Se trata de un trastorno que padece o ha padecido 1 de cada 3 personas y que puede tener repercusiones sociales, tanto a nivel personal como a nivel profesional.

En el 90% de los casos de halitosis verdadera (es decir, aquella que realmente puede medirse de manera objetiva), el origen está en la boca, ya sea debido a las enfermedades de las encías (gingivitis y periodontitis) o al acúmulo de bacterias sobre la lengua , por caries, xerostomía, etc. El resto de las causas extraorales pueden deberse a enfermedades sistémicas, problemas de oído, nariz o garganta, etc.

Causas

La principal causa es el acúmulo de bacterias anaerobias en las bolsas periodontales, en los espacios interproximales y en la lengua.
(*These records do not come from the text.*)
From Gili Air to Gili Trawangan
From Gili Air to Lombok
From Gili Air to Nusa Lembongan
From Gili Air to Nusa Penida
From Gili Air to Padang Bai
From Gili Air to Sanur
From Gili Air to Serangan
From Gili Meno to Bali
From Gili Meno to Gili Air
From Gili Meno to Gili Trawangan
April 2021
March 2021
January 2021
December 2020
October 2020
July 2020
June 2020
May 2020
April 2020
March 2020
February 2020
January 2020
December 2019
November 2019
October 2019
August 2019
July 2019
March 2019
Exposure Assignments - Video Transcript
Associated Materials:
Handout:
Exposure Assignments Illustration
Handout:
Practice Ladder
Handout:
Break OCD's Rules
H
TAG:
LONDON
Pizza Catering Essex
Estas bacterias metabolizan los sustratos proteicos azufrados de la dieta y los transforman en unos gases denominados Compuestos Sulfurados Volátiles (CSV), responsables del mal olor (concretamente, suelen ser el sulfuro de hidrógeno y el metilmercaptano en las halitosis orales y el dimetil sulfuro en las extraorales).

Diagnóstico

Uno de los principales problemas de la halitosis es su detección. Con frecuencia, la persona que la padece no es consciente de ello, y las personas de su alrededor pueden no atreverse a indicarle la existencia del problema, por lo que persiste en el tiempo, con sus consiguientes repercusiones sociales, tanto a nivel personal como profesional.
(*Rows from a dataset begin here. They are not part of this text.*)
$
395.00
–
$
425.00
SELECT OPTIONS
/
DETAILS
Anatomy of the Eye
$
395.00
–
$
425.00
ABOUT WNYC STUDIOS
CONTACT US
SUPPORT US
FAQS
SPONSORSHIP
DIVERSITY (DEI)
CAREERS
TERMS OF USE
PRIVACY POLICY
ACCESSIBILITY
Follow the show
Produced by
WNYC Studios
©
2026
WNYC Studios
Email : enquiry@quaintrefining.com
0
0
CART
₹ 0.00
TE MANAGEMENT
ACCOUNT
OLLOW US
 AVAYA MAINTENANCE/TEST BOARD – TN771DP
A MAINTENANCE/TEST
Otro factor importante es que no se gran parte de la población desconoce qué profesional es el indicado para el diagnóstico y tratamiento de la halitosis. Teniendo en cuenta que el 90% de los casos son de origen oral, el odontólogo debe ser el profesional de referencia y, en caso de que la halitosis tenga origen extraoral, derivará al especialista correspondiente.
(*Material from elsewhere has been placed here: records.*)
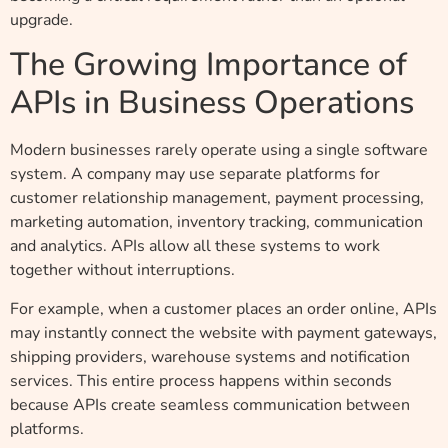
upgrade.
The Growing Importance of
APIs in Business Operations
Modern businesses rarely operate using a single software
system. A company may use separate platforms for
customer relationship management, payment processing,
marketing automation, inventory tracking, communication
and analytics. APIs allow all these systems to work
together without interruptions.
For example, when a customer places an order online, APIs
may instantly connect the website with payment gateways,
shipping providers, warehouse systems and notification
services. This entire process happens within seconds
because APIs create seamless communication between
platforms.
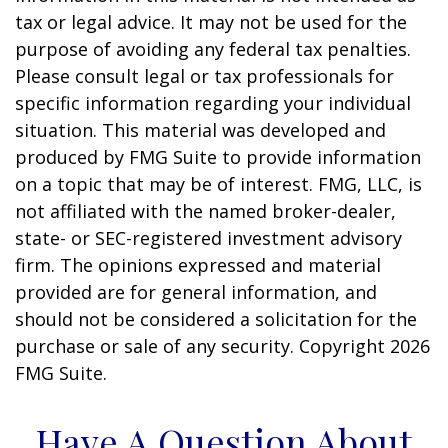
tax or legal advice. It may not be used for the
purpose of avoiding any federal tax penalties.
Please consult legal or tax professionals for
specific information regarding your individual
situation. This material was developed and
produced by FMG Suite to provide information
on a topic that may be of interest. FMG, LLC, is
not affiliated with the named broker-dealer,
state- or SEC-registered investment advisory
firm. The opinions expressed and material
provided are for general information, and
should not be considered a solicitation for the
purchase or sale of any security. Copyright
2026
FMG Suite.
Have A Question About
El diagnóstico se realiza en la clínica dental y existen varios pasos a seguir:
  • Cuestionarios donde se evalúa la historia clínica, hábitos que pueden influir en el mal aliento como el tabaco y el alcohol, estado de la salud bucal, etc. Exploración de los tejidos bucales: se determinará si existen factores como caries, cubrimiento lingual (capa de bacterias, restos de nutrientes, células epiteliales descamadas y otras sustancias que se encuentra sobre la lengua, y relacionada directamente con la halitosis) o enfermedad periodontal, que puedan ser el origen del mal olor. Además, se deben tener en cuenta factores como la hiposalivación, que también puede favorecer la aparición del mal aliento.
  • Evaluación organoléptica: realizada por el profesional con el olfato, y pueden ser dicotómicas (sí/no) o medir la intensidad del olor, la distancia a la que se percibe, etc.
    Medición de los niveles de CSV: existen dispositivos que miden la concentración de estos gases en el aire de la cavidad bucal, obteniendo resultados objetivables de forma rápida.
    Una vez realizado el diagnóstico e identificado el problema que la causa, es importante tener en cuenta que la halitosis persistirá mientras dure la causa original; es decir, si se debe al cubrimiento lingual o a enfermedad periodontal, el mal aliento seguirá presente mientras no se traten.

Prevención

Para la prevención y el tratamiento de la halitosis es necesario mantener una buena higiene bucal, realizando el cepillado al menos 2 veces al día o tras las comidas y la higiene interproximal (con sedas, cepillos interproximales y/o irrigadores) de forma diaria. Recomendamos el uso de pastas dentífricas y colutorios formulados específicamente para combatir la halitosis, con una composición que incluya antisépticos para eliminar las bacterias que lo provocan y lactato de zinc, que inactiva los CSV.

Es especialmente importante para la prevención del mal aliento realizar la higiene lingual de forma diaria con un elemento diseñado específicamente para ello, como el limpiador lingual.

Además, existen una serie de recomendaciones que ayudarán a mantener un buen aliento en la cavidad bucal, como son beber agua con frecuencia, evitar ayunos prolongados, reducir la ingesta de ciertos alimentos olorosos (cebolla, ajo) y moderar el consumo de café, alcohol y tabaco.